## Required action:
Return the text of every record below, reproducing each line verbatim and in its original order.

※ ※ ※

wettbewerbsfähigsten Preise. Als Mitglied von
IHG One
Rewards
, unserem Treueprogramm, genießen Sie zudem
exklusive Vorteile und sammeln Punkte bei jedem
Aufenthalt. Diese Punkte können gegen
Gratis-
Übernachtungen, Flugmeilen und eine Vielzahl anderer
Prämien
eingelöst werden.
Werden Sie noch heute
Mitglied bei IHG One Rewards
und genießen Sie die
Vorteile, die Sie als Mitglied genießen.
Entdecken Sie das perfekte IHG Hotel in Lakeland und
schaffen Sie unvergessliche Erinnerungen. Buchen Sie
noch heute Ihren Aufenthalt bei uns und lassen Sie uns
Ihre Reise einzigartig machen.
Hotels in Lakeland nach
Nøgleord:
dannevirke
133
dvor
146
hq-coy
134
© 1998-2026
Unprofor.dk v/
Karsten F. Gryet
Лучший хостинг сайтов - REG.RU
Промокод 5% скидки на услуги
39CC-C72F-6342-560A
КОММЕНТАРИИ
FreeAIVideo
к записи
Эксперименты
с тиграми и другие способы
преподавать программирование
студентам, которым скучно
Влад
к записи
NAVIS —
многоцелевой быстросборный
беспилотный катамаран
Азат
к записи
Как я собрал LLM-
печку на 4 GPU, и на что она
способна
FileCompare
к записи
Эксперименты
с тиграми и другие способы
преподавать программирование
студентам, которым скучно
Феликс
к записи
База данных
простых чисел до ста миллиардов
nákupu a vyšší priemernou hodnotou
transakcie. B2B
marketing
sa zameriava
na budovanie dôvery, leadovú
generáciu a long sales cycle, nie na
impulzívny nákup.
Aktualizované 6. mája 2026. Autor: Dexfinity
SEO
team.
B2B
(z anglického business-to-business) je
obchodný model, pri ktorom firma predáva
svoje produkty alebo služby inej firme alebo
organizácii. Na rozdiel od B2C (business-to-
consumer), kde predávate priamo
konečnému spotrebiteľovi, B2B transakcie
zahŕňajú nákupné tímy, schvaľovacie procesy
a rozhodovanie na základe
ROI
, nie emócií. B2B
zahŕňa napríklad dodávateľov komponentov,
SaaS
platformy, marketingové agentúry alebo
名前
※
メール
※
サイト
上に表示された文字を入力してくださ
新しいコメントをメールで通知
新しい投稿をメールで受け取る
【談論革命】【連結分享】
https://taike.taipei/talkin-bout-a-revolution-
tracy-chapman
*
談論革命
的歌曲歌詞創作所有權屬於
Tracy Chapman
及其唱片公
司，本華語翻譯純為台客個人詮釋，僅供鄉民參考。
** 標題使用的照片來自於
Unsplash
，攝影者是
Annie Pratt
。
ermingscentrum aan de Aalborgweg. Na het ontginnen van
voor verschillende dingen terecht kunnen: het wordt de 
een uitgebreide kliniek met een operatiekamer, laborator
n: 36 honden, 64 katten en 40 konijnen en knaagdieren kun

※ ※ ※

## Task result:
wettbewerbsfähigsten Preise. Als Mitglied von
IHG One
Rewards
, unserem Treueprogramm, genießen Sie zudem
exklusive Vorteile und sammeln Punkte bei jedem
Aufenthalt. Diese Punkte können gegen
Gratis-
Übernachtungen, Flugmeilen und eine Vielzahl anderer
Prämien
eingelöst werden.
Werden Sie noch heute
Mitglied bei IHG One Rewards
und genießen Sie die
Vorteile, die Sie als Mitglied genießen.
Entdecken Sie das perfekte IHG Hotel in Lakeland und
schaffen Sie unvergessliche Erinnerungen. Buchen Sie
noch heute Ihren Aufenthalt bei uns und lassen Sie uns
Ihre Reise einzigartig machen.
Hotels in Lakeland nach
Nøgleord:
dannevirke
133
dvor
146
hq-coy
134
© 1998-2026
Unprofor.dk v/
Karsten F. Gryet
Лучший хостинг сайтов - REG.RU
Промокод 5% скидки на услуги
39CC-C72F-6342-560A
КОММЕНТАРИИ
FreeAIVideo
к записи
Эксперименты
с тиграми и другие способы
преподавать программирование
студентам, которым скучно
Влад
к записи
NAVIS —
многоцелевой быстросборный
беспилотный катамаран
Азат
к записи
Как я собрал LLM-
печку на 4 GPU, и на что она
способна
FileCompare
к записи
Эксперименты
с тиграми и другие способы
преподавать программирование
студентам, которым скучно
Феликс
к записи
База данных
простых чисел до ста миллиардов
nákupu a vyšší priemernou hodnotou
transakcie. B2B
marketing
sa zameriava
na budovanie dôvery, leadovú
generáciu a long sales cycle, nie na
impulzívny nákup.
Aktualizované 6. mája 2026. Autor: Dexfinity
SEO
team.
B2B
(z anglického business-to-business) je
obchodný model, pri ktorom firma predáva
svoje produkty alebo služby inej firme alebo
organizácii. Na rozdiel od B2C (business-to-
consumer), kde predávate priamo
konečnému spotrebiteľovi, B2B transakcie
zahŕňajú nákupné tímy, schvaľovacie procesy
a rozhodovanie na základe
ROI
, nie emócií. B2B
zahŕňa napríklad dodávateľov komponentov,
SaaS
platformy, marketingové agentúry alebo
名前
※
メール
※
サイト
上に表示された文字を入力してくださ
新しいコメントをメールで通知
新しい投稿をメールで受け取る
【談論革命】【連結分享】
https://taike.taipei/talkin-bout-a-revolution-
tracy-chapman
*
談論革命
的歌曲歌詞創作所有權屬於
Tracy Chapman
及其唱片公
司，本華語翻譯純為台客個人詮釋，僅供鄉民參考。
** 標題使用的照片來自於
Unsplash
，攝影者是
Annie Pratt
。
ermingscentrum aan de Aalborgweg. Na het ontginnen van
voor verschillende dingen terecht kunnen: het wordt de 
een uitgebreide kliniek met een operatiekamer, laborator
n: 36 honden, 64 katten en 40 konijnen en knaagdieren kun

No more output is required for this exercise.